----- SEZIONE DEL DOCUMENTO -----
Commento

In lode dell’autodidatta

C’è qualcosa di affascinante nell’autodidatta. Forse sarà l’aria da solitario esploratore, il modo di guardare il mondo con occhi curiosi, pronti a scoprire qualcosa di nuovo. Forse la sua capacità di trasformare la passione in competenza, un interesse casuale in un interesse ardente, senza bisogno di certificati o riconoscimenti. L’autodidatta è la dimostrazione vivente che il sapere non ha padroni, che la conoscenza non rispetta gerarchie accademiche. Nel suo bel memoir L’italiano inutile, Giuseppe Prezzolini scrisse: «C’è una dose di ciarlataneria, ma c’è un fondamento di verità profonda in ogni autodidatta: tutto quel che veramente s’impara sia da sé, sia con la guida d’un maestro e con la disciplina d’una tradizione scolastica, è sempre personale; s’impara veramente soltanto ciò che noi diciamo, insegniamo a noi stessi e per cui siamo disposti a correr dei rischi, dal tempo che vi si impiega, fino alla vita che vi si può perdere».

Oggi si venerano i titoli accademici, che catalogano le competenze attraverso certificati e diplomi, che misurano il sapere con il metro delle istituzioni. Eppure, nella storia dell’umanità, alcuni dei contributi più rivoluzionari sono arrivati da coloro che hanno tracciato il proprio sentiero nell’apprendimento, sfuggendo ai binari dell’educazione formale: gli autodidatti. L’essenza dell’autodidattismo è la capacità di innamorarsi del sapere senza mediazioni. Di sentire la conoscenza come qualcosa di personale e intimo. L’autodidatta studia, sa e vuole sapere sempre di più. Perché non può farne a meno. Perché la curiosità lo rode dentro, lo accompagna sul cammino della vita. Il suo è un rapporto viscerale con il sapere. L’autodidatta è, per natura, un ribelle. Non si lascia guidare passivamente attraverso gli standard. La sua curiosità è selvaggia, indomabile. Spesso disordinata. L’autodidatta procede per salti, intuizioni, connessioni impreviste.
-----
**COMPITO ASSEGNATO:** Porta avanti il commento in lode dell'autodidatta, riprendendo subito dopo l'ultima frase riportata.
----- DATI DA ESAMINARE -----
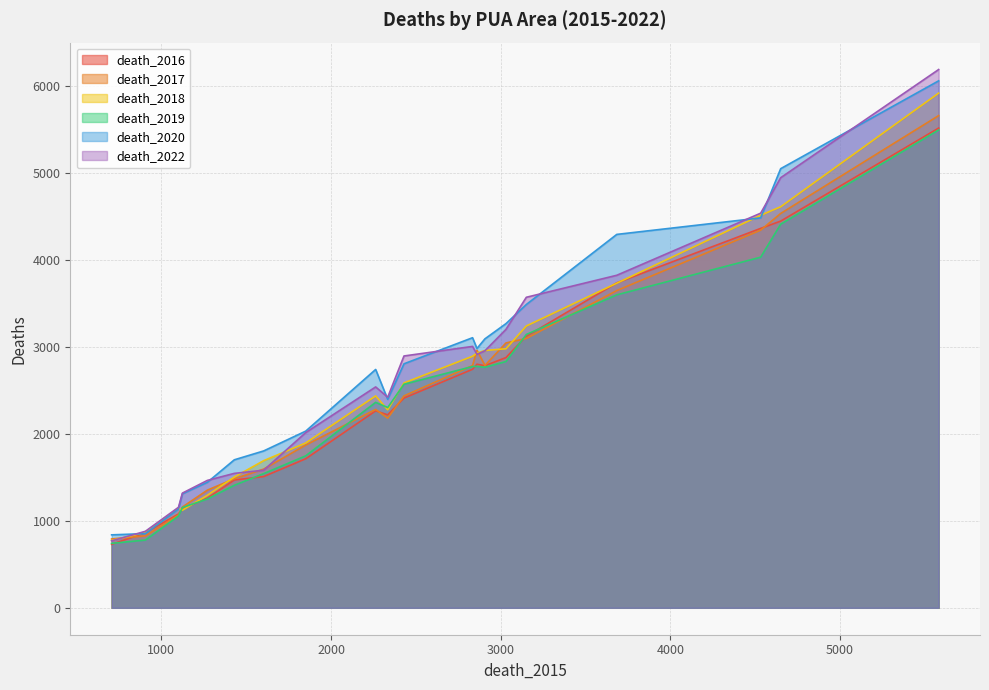

What is the maximum value shown in the chart?

6190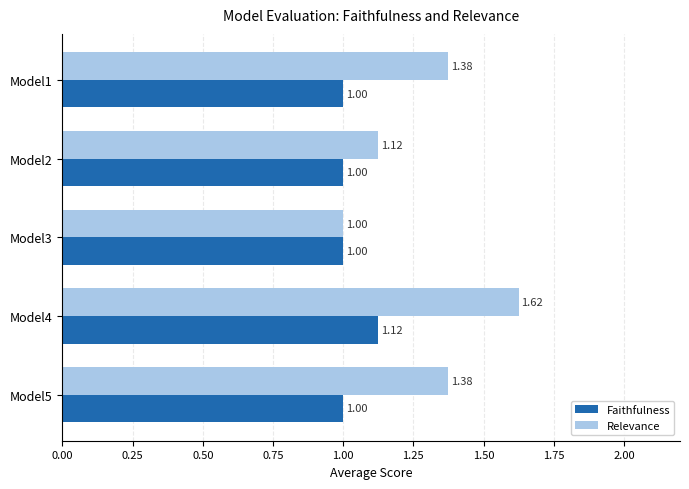

Which series has the largest range (max minus min)?

Relevance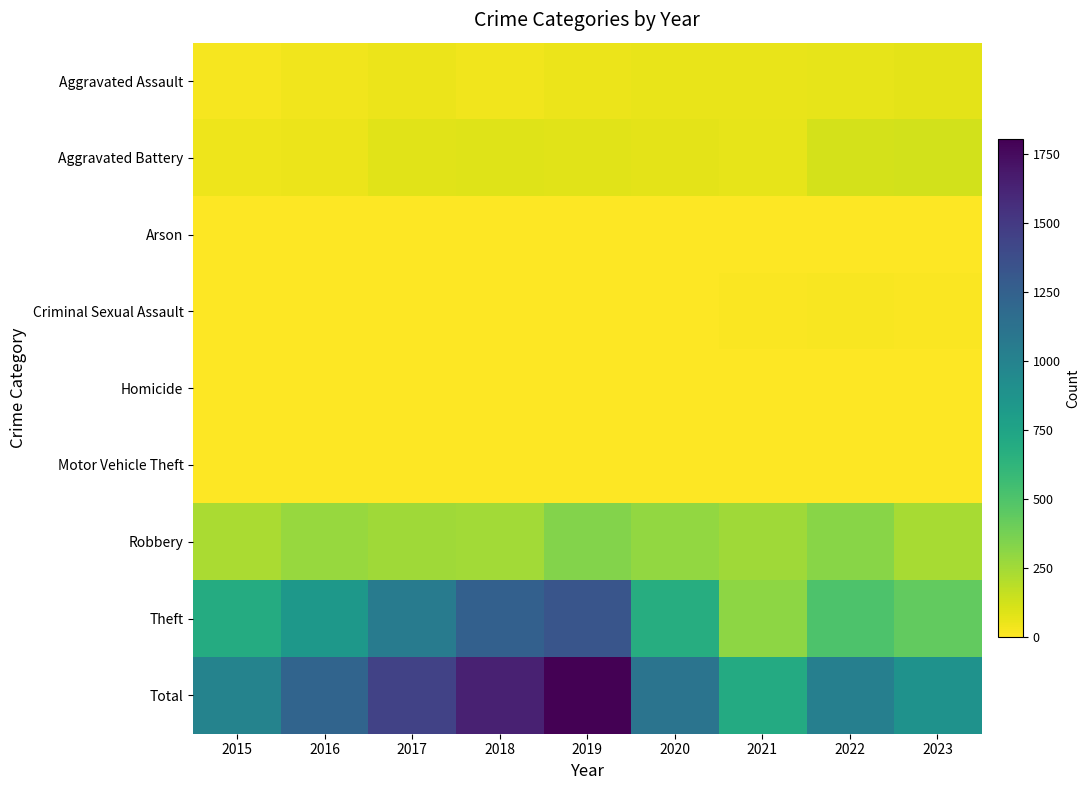

Reading left to right, list all the values displayed in this chart.

Aggravated Assault: 2015=22	2016=39	2017=55	2018=42	2019=52	2020=57	2021=62	2022=67	2023=73
Aggravated Battery: 2015=48	2016=52	2017=83	2018=86	2019=83	2020=74	2021=64	2022=115	2023=122
Arson: 2015=3	2016=0	2017=0	2018=1	2019=1	2020=1	2021=1	2022=3	2023=0
Criminal Sexual Assault: 2015=7	2016=5	2017=4	2018=5	2019=4	2020=0	2021=9	2022=15	2023=13
Homicide: 2015=0	2016=1	2017=1	2018=1	2019=1	2020=2	2021=2	2022=3	2023=2
Motor Vehicle Theft: 2015=0	2016=2	2017=1	2018=0	2019=0	2020=1	2021=1	2022=2	2023=6
Robbery: 2015=227	2016=281	2017=254	2018=253	2019=335	2020=295	2021=254	2022=318	2023=234
Theft: 2015=691	2016=841	2017=1050	2018=1251	2019=1328	2020=677	2021=308	2022=502	2023=435
Total: 2015=998	2016=1221	2017=1449	2018=1639	2019=1804	2020=1107	2021=702	2022=1025	2023=885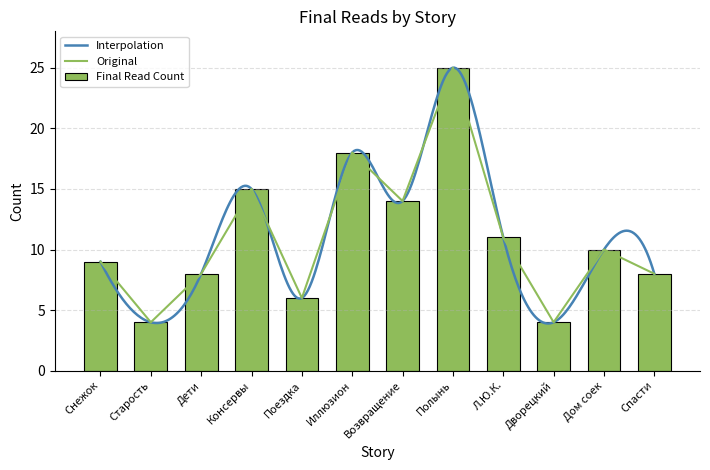

What is the minimum value for Interpolation?

3.9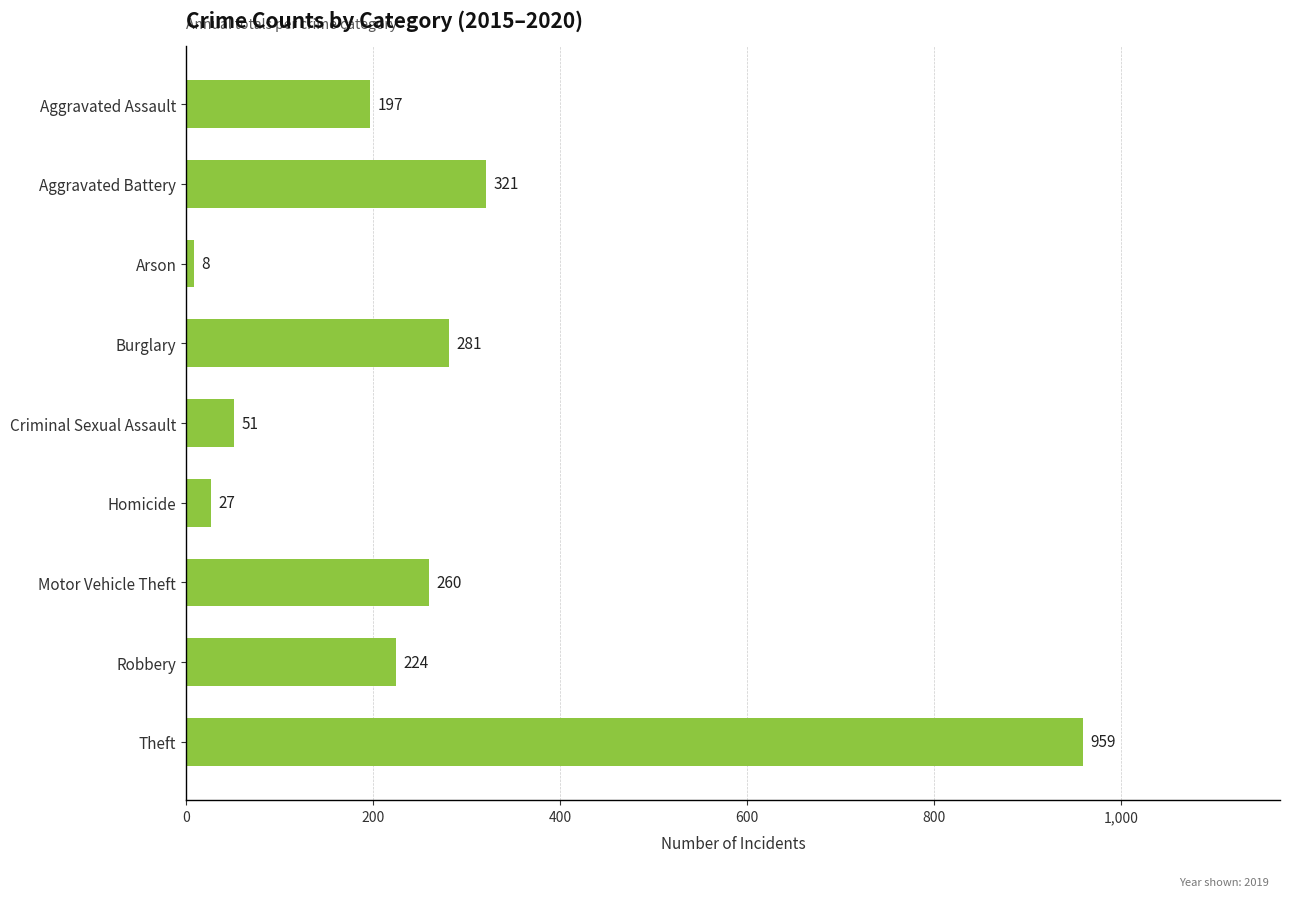

What is the maximum value shown in the chart?

959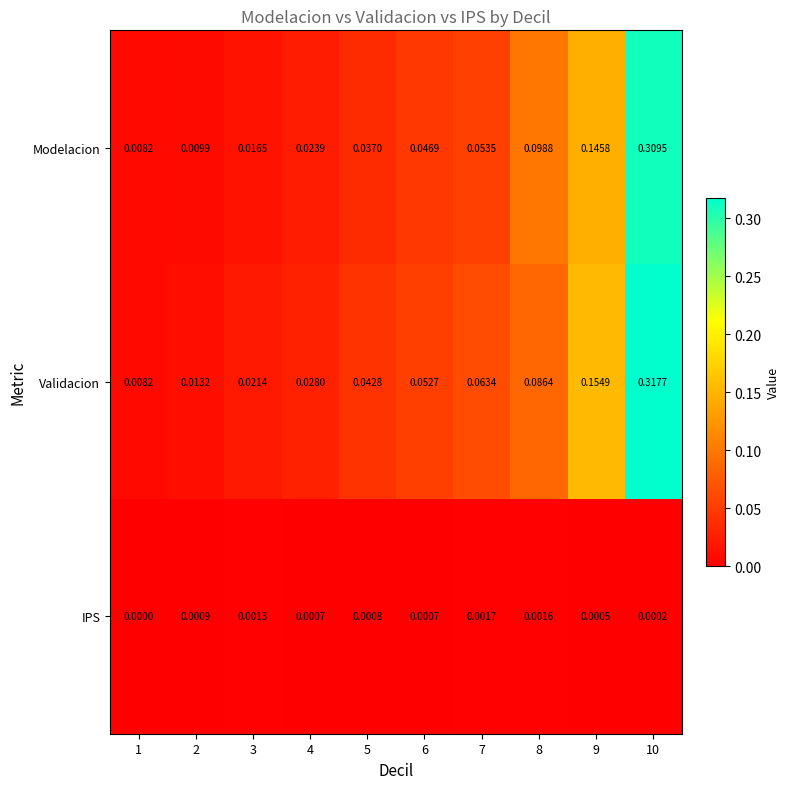

Which label corresponds to the largest value in the chart?

10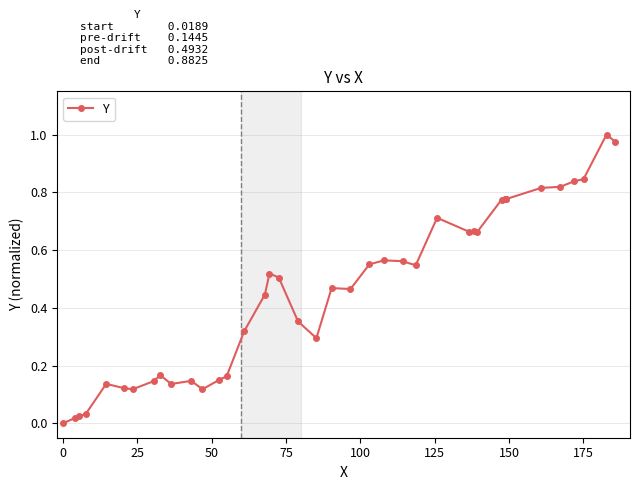

What is the sum of all values?

18.2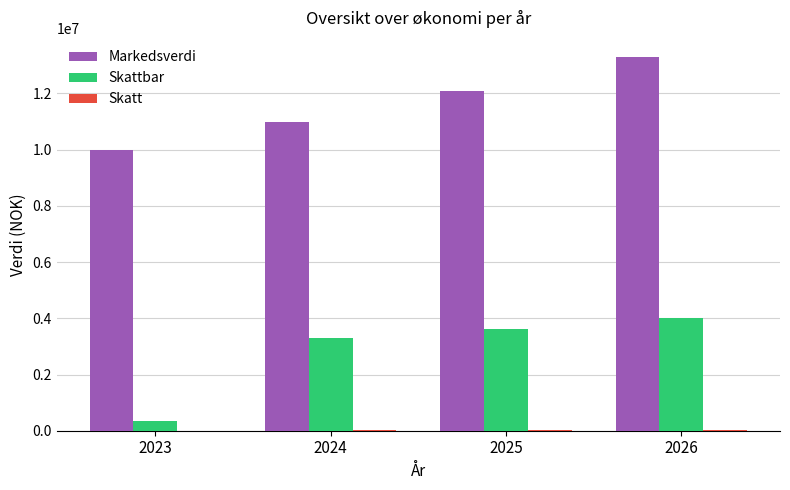

At which category is the sum across all series the highest?

2026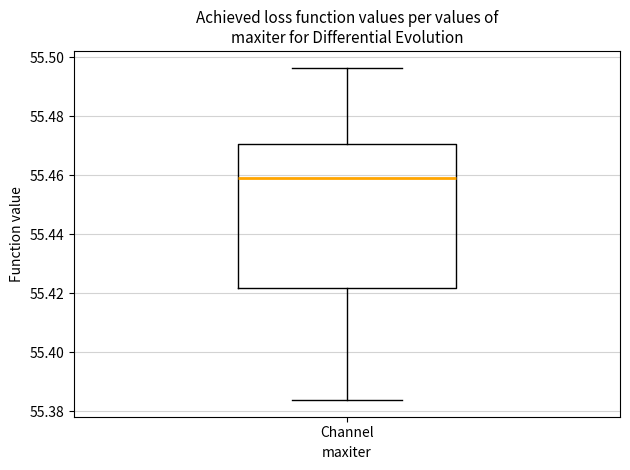

Transcribe this box plot: give where the median line is, the range the box spans, and where the two whiskers end, as read against the y-axis. The values are not printed on the chart, so give them approximately, as read against the axis.

median 55.460, box 55.422 to 55.470, whiskers 55.384 to 55.496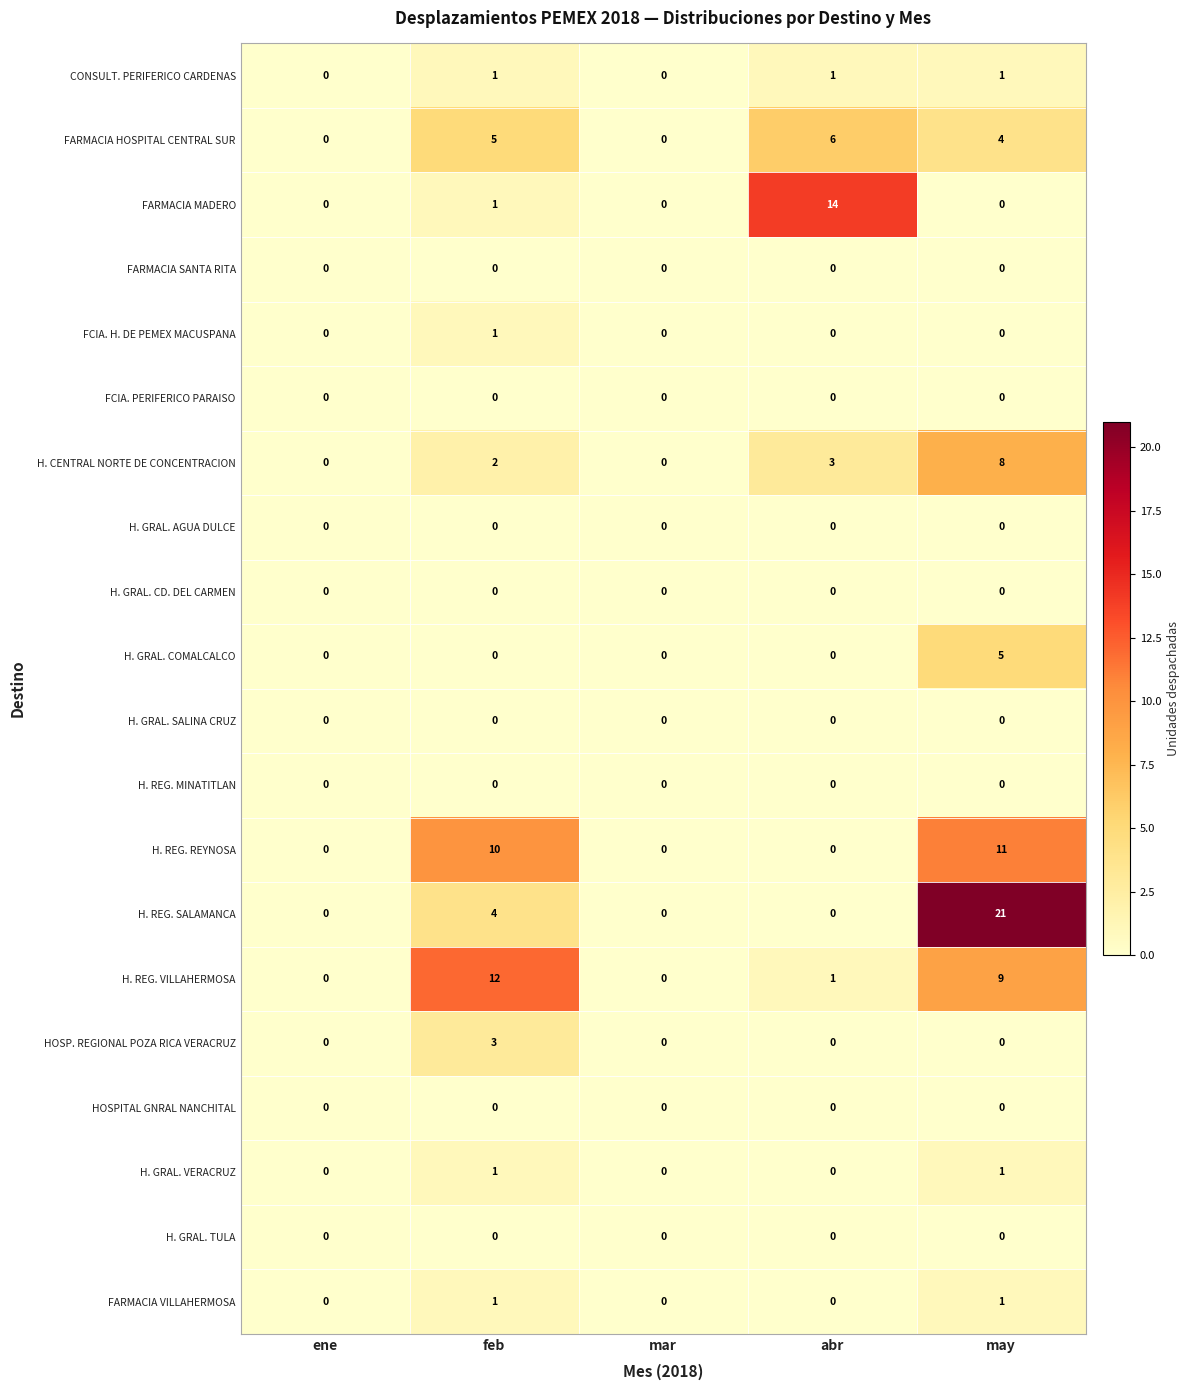

What is the total value across all series at abr?

25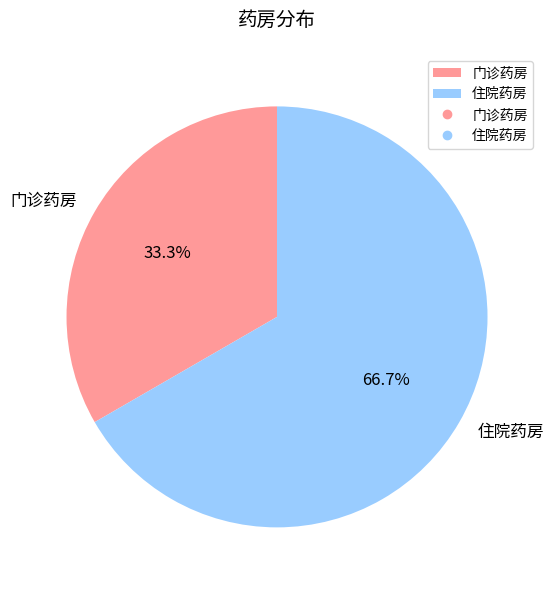

Rank the categories by value from highest to lowest.

住院药房, 门诊药房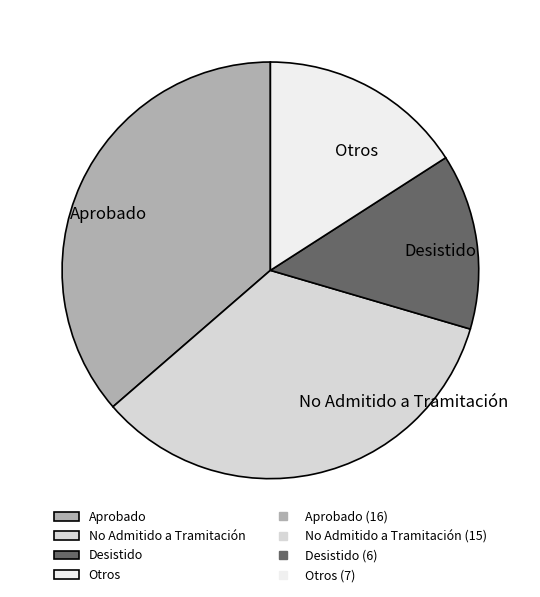

Does Desistido represent more than half of the total?

No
-----
**RISPOSTA SCRITTA:**
Ciò che distingue l’autodidatta non è l’assenza di maestri, ben inteso, ma la presenza di una passione autentica. Ognuno ha bisogno di punti di riferimento, non feticci. L’autodidatta conosce bene la nozione di esperimento: sa fallire, sa ricominciare. Ha il coraggio di mettersi in discussione quotidianamente, di ammettere la propria ignoranza, di ricominciare da capo. Sa che l’apprendimento è un processo infinito. Va da sé che l’autodidatta è una figura solitaria. La sua è la solitudine di chi deve trovare da solo le risposte. È fertile, creativa. L’autodidatta impara a dialogare con se stesso, ad essere il proprio miglior critico e fedele alleato. Ed è potenziato da una miriade di strumenti digitali – ammesso che sappia ben cercare. Ancora oggi, il freelance viene spesso visto con sospetto, come se la sua conoscenza fosse in qualche modo meno valida.

Spesso l’autodidatta possiede qualcosa che manca a chi ha seguito solo percorsi tradizionali: la passione autentica per ciò che fa. La passione è davvero una fiammella nel buio – perché è intima, personale, dunque duratura. L’autodidatta sa gestire il suo tempo – che, insieme con la libertà ed indipendenza, è la sua più preziosa risorsa. Si sforza di eliminare il superfluo, padroneggia l’arte di mantenere alta la motivazione anche quando nessuno lo controlla. Insegna a fidarsi del proprio giudizio, con umiltà. Sviluppa un senso critico indipendente – a volte troppo critico. L’autodidatta serio sviluppa un’etica dell’apprendimento che spesso manca nei percorsi tradizionali. L’autodidatta è, in fondo, un custode della dimensione più autentica dell’apprendimento umano. È colui che ricorda che prima di ogni scuola, o istituzione, c’è la curiosità. È la dimostrazione che è ancora possibile tracciare percorsi personali nella giungla del sapere. E del potere.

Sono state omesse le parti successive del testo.